Sludge plate-and-frame pressure filtration experiment was carried out by using ultrasonic combined with flocculant to treat sludge. The results show that ultrasonic can reduce the water content of sludge from nearly 98% to 81%, the volume of sludge to the first 1/10, the intensity of ultrasound is 410 W/m2, the treatment condition of ultrasonic for 2.5 minutes is better, and the use of flocculant is from 0.7% dry base. Reduce to 0.6% dry base. Yang Jinmei et al. showed that water content of filter cake decreased by 2.9% after 7 seconds of ultrasonic treatment, viscosity and specific resistance decreased by 29.4% and 24.2% respectively at 10 seconds of ultrasonic treatment, and sludge sedimentation rate after 15 seconds was 3.7 times that of original sludge. The combination of ultrasonic and flocculant could improve sludge dewatering and sedimentation performance and reduce flocculant. More than half.

4. Ultrasonic can promote the increase of nitrogen and phosphorus in sludge, which is conducive to sludge recycling.

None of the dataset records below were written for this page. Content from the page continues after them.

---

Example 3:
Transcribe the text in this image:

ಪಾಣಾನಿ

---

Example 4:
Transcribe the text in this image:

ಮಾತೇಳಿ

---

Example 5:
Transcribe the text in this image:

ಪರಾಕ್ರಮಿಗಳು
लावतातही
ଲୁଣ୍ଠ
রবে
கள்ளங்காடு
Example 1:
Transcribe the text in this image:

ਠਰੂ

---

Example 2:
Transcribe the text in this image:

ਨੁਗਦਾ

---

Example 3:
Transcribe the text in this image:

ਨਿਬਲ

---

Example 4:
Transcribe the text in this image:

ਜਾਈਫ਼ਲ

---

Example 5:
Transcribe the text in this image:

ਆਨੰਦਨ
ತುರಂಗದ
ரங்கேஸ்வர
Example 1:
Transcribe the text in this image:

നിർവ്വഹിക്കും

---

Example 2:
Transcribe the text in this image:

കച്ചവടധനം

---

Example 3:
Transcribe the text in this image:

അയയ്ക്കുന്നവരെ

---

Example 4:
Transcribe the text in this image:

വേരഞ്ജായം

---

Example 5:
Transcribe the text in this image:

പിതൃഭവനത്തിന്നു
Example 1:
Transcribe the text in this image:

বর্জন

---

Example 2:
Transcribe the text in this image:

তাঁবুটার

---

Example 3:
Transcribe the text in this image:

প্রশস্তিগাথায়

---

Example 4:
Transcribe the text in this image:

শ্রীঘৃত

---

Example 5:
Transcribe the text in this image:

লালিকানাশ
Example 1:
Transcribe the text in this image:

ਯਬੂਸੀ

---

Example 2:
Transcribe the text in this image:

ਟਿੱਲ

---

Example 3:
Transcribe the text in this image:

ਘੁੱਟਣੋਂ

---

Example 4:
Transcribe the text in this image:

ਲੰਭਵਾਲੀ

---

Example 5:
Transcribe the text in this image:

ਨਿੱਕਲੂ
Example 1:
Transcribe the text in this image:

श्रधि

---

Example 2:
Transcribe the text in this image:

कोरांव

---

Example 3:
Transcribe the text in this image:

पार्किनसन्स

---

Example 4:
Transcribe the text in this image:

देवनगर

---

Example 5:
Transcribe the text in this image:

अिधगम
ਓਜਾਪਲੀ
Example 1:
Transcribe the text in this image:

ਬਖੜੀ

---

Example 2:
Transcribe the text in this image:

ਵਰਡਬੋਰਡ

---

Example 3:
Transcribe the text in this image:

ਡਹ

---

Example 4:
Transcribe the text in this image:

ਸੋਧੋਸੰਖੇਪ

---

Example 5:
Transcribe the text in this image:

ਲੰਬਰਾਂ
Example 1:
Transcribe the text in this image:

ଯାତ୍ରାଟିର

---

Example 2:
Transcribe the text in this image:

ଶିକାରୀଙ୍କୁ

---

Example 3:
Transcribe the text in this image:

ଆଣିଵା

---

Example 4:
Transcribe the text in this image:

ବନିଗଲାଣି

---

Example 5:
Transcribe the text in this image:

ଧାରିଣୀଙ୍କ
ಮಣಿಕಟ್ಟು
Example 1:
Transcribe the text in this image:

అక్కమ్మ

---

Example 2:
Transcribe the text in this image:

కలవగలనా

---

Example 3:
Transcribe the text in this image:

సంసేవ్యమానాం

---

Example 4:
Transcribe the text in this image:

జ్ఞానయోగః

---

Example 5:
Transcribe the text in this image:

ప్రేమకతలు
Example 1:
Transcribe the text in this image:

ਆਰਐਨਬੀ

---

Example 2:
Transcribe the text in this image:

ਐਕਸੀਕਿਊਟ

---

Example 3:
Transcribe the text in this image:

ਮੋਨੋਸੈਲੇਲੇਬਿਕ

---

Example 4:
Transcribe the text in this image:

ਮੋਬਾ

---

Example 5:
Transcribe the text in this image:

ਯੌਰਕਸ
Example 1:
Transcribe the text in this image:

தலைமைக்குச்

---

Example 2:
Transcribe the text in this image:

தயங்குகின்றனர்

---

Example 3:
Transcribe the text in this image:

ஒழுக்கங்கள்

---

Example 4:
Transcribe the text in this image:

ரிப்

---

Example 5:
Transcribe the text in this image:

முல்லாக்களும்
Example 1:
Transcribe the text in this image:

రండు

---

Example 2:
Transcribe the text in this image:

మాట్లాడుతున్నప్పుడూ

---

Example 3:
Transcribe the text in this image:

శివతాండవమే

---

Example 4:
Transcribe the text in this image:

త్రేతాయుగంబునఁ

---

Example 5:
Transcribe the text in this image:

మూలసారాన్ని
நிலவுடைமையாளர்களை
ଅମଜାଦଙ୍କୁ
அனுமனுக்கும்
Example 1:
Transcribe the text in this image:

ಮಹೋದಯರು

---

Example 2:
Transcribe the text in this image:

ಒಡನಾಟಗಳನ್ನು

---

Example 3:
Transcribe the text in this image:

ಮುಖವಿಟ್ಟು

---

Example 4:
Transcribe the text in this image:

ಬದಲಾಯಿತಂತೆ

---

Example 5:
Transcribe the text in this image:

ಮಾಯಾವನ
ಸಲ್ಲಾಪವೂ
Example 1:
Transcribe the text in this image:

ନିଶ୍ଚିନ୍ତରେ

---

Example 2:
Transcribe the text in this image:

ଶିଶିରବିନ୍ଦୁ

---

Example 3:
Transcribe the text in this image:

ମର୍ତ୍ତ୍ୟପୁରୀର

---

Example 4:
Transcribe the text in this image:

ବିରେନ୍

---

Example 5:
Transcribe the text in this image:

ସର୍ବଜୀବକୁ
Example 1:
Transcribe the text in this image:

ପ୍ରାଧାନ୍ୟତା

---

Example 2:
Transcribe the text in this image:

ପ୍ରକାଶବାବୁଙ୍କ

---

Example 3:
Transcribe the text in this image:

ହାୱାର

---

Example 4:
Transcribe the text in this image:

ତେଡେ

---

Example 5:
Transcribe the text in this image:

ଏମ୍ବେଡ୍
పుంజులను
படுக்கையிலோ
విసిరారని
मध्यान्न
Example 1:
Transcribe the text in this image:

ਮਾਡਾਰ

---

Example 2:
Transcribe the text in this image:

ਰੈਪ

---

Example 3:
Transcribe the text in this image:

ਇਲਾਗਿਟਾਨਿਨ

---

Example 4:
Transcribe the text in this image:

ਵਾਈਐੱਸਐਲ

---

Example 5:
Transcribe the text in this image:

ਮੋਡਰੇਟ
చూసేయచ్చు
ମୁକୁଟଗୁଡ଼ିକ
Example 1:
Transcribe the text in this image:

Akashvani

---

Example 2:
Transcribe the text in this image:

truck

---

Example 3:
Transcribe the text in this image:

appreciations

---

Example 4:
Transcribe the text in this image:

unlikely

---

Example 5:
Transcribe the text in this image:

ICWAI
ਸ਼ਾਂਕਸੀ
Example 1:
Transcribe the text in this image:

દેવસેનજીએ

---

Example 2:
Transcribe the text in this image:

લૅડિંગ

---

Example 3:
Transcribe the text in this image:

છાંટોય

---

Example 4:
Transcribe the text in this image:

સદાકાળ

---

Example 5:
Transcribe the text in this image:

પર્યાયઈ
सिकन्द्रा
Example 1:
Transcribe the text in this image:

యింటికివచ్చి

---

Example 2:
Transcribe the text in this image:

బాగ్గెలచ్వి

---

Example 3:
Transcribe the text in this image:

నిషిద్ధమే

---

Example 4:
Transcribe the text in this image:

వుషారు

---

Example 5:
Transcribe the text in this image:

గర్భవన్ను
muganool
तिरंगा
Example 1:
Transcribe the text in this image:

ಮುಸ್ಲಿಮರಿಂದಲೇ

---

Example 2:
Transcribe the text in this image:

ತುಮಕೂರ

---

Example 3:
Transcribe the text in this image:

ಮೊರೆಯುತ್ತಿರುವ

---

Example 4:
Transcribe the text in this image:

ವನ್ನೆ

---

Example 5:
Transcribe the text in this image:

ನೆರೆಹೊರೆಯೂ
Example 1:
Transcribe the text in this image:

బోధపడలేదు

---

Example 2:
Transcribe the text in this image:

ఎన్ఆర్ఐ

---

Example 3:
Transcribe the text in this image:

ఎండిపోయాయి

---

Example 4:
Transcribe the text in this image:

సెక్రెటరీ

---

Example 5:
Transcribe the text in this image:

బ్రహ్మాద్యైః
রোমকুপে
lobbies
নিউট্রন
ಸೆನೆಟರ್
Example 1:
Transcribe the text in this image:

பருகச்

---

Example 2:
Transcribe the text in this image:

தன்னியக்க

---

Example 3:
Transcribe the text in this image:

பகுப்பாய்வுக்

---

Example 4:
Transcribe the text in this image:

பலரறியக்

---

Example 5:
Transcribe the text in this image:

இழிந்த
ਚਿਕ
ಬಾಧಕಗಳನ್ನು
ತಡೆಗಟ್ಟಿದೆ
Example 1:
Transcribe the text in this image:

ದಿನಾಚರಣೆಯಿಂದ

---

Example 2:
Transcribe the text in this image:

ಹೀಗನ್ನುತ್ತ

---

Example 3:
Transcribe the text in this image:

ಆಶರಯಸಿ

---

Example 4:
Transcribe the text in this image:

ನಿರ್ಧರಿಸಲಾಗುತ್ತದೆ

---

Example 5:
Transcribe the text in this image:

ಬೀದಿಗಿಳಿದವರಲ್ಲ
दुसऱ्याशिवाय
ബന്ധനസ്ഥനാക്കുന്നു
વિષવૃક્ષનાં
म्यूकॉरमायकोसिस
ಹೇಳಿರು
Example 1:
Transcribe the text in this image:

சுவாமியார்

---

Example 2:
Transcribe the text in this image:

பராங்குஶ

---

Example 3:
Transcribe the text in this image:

Cao Xiuqin and Chen Wangjun of Beijing Institute of Architectural Engineering have shown that with the prolongation of ultrasonic treatment time, the organic nitrogen content in sludge clear liquid increases rapidly. The reason is that the shear force produced by ultrasonic cavitation breaks up cells and releases proteins and amino acids in cells. The content of ammonia nitrogen and nitrate nitrogen increases with the extension of ultrasonic time, which is due to the conversion of part of organic nitrogen into ammonia nitrogen and nitrate nitrogen by ultrasonic cavitation. It was also found that the content of phosphorus compounds and nitrogen in sludge changed similarly under the action of ultrasonic. Increasing nitrogen and phosphorus content is beneficial to sludge recycling. Compared with naturally formed soils, urban soils have lower organic matter content and lower available nutrient content. The sludge treated by ultrasonic can be used to increase the fertility of farmland, forestry and pasture. According to the literature , one year after the sludge was applied to the surface of the soil, the contents of total nitrogen, available nitrogen and total phosphorus in 20 cm of the surface of the soil increased significantly, and the bulk density, water holding capacity and porosity of the soil also improved to a certain extent. If the sewage sludge treated by ultrasonic wave can be used for the improvement of arid, semi-arid, saline-alkali land, mine wasteland or desert area, it will be a measure to protect the ecology and benefit the contemporary era.

5. Conclusion

Using ultrasonic technology to treat sludge is conducive to sludge reduction, harmlessness and resource utilization, and has great social, environmental and economic significance. Low-frequency and low-dose ultrasonic treatment of sludge can enhance the activity of sludge, change the structure of sludge flocs, release bound water from sludge microbial micelles, and improve the dewatering performance of sludge; high-intensity ultrasonic can kill bacteria in sludge, eliminate viruses and improve the solubility of COD. At present, the domestic and foreign research on ultrasonic sludge reduction mainly lies in the influence of ultrasonic conditions on promoting anaerobic and aerobic sludge reduction, and the influence of ultrasonic on the physical, chemical and biological properties of sludge.